A screenshot of the Activity Stream dashboard
In the Digital, Data and Technology (DDaT) team, we produce and maintain several web services, both internal and public facing. These services are created by multiple teams with different specialisms, written in a range of programming languages. They need to connect to share data, often in near real time.
We chose to solve this problem by creating an application that sits between the services to carry this data: the Activity Stream.
How the Activity Stream works
Each service that needs to send data to another service exposes a simple Application Programming Interface (API) that the Activity Stream queries. Its pages are ordered chronologically. This allows the Activity Stream to repeatedly ingest all its data by going through all of the pages. It then repeatedly queries the last page to fetch changes.
This is a fairly 'low tech' solution, which means almost any application can do this, but it still has some great properties. For example, our CRM Data Hub, supplies details of hundreds of thousands of interactions that DIT makes with companies. The Activity Stream ingests this data, which is then queried in almost real time by our other services.
Every API must supply data in some format. We decided to use the coincidentally named W3C Activity Streams 2.0 as the format for data in the Activity Stream. It is designed for social networks to communicate with each other. The downside of this is that some parts of the Activity Streams 2.0 will likely never be needed, but the benefits of its extendibility outweigh this.
The Activity Stream stores its data in Elasticsearch, and the language that clients use to query the Activity Stream's data is Elasticsearch's own query language. Some developers may find this unusual, or that it breaks certain rules of API design. This is because many services hide their inner workings and present a different query language to the one used internally.
This choice means that we don’t need to reinvent the wheel. Compared with our own solution, we get a mature query language that is ready to handle many use cases without requiring any code changes. The Elasticsearch query language is also well known which is helpful for hiring developers.
Advantages over a push model
The model of data transfer that the Activity Stream uses is known as a pull model. In a pull model, a client periodically requests data from the source, and the source does nothing unless requested.
The alternative is a push model, where the source sends data to clients, even if they have not asked for it. For the fastest updates, a push model is often chosen. However, a delay of a few seconds is acceptable for our case, which gives us the many advantages of a pull model.
Single source of truth
Since the Activity Stream repeatedly requests its data from the source, it must be stored there and be its single source of truth. This is important when considering complex systems. If we used a push model, then there’s a risk that data wouldn’t be stored in the source before pushing. Equally it’s very robust, and as soon as it’s saved in the source service, we know it will appear in the Activity Stream, even if the source service went down. This is much harder in push services.

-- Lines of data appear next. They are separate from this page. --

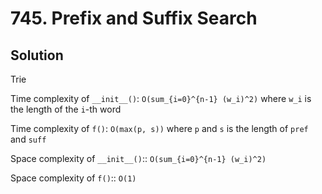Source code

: # 745. Prefix and Suffix Search

## Solution

Trie

Time complexity of `__init__()`: `O(sum_{i=0}^{n-1} (w_i)^2)` where `w_i` is the length of the `i`-th word

Time complexity of `f()`: `O(max(p, s))` where `p` and `s` is the length of `pref` and `suff`

Space complexity of `__init__()`:: `O(sum_{i=0}^{n-1} (w_i)^2)`

Space complexity of `f()`:: `O(1)`

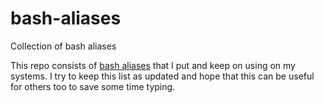 # bash-aliases
Collection of bash aliases

This repo consists of [bash aliases](.bash_aliases) that I put and keep on using on my systems. I try to keep this list as updated and hope that this can be useful for others too to save some time typing.
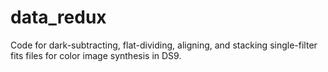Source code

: # data_redux
Code for dark-subtracting, flat-dividing, aligning, and stacking single-filter fits files for color image synthesis in DS9.
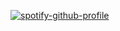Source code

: [![spotify-github-profile](https://spotify-github-profile.kittinanx.com/api/view?uid=iai8c2er317333qgkmbb8hgai&cover_image=true&theme=default&show_offline=false&background_color=121212&interchange=false)](https://github.com/kittinan/spotify-github-profile)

Deletions are handled automatically
In the Activity Stream, the source service deletes data as normal, so the Activity Stream can delete the data the next time it fetches all pages from the source service. This means it’s kept up to date easily. This is especially important with the GDPR Right to be forgotten.
Using existing technology
Rather than investing in anything new we use the Hypertext Transfer Protocol Secure (HTTPS). Our source services already support this, since they're websites. This blog for example, is served to your web browser over HTTPS.
The Activity Stream in action
A screenshot of the Activity Steam in action on great.gov.uk
An example of a service that uses the Activity Stream is the search feature on great.gov.uk. It brings together data from several DIT services allowing them to be searched quickly and easily. This allows our developers to build their web services without worrying about the details of robust almost real-time communication with other services in our infrastructure.
As long as they can order data chronologically, which is a very standard ability, and they can expose data via HTTPS, which is what web services do anyway, they can integrate their services with others. Ultimately this means better products for our users.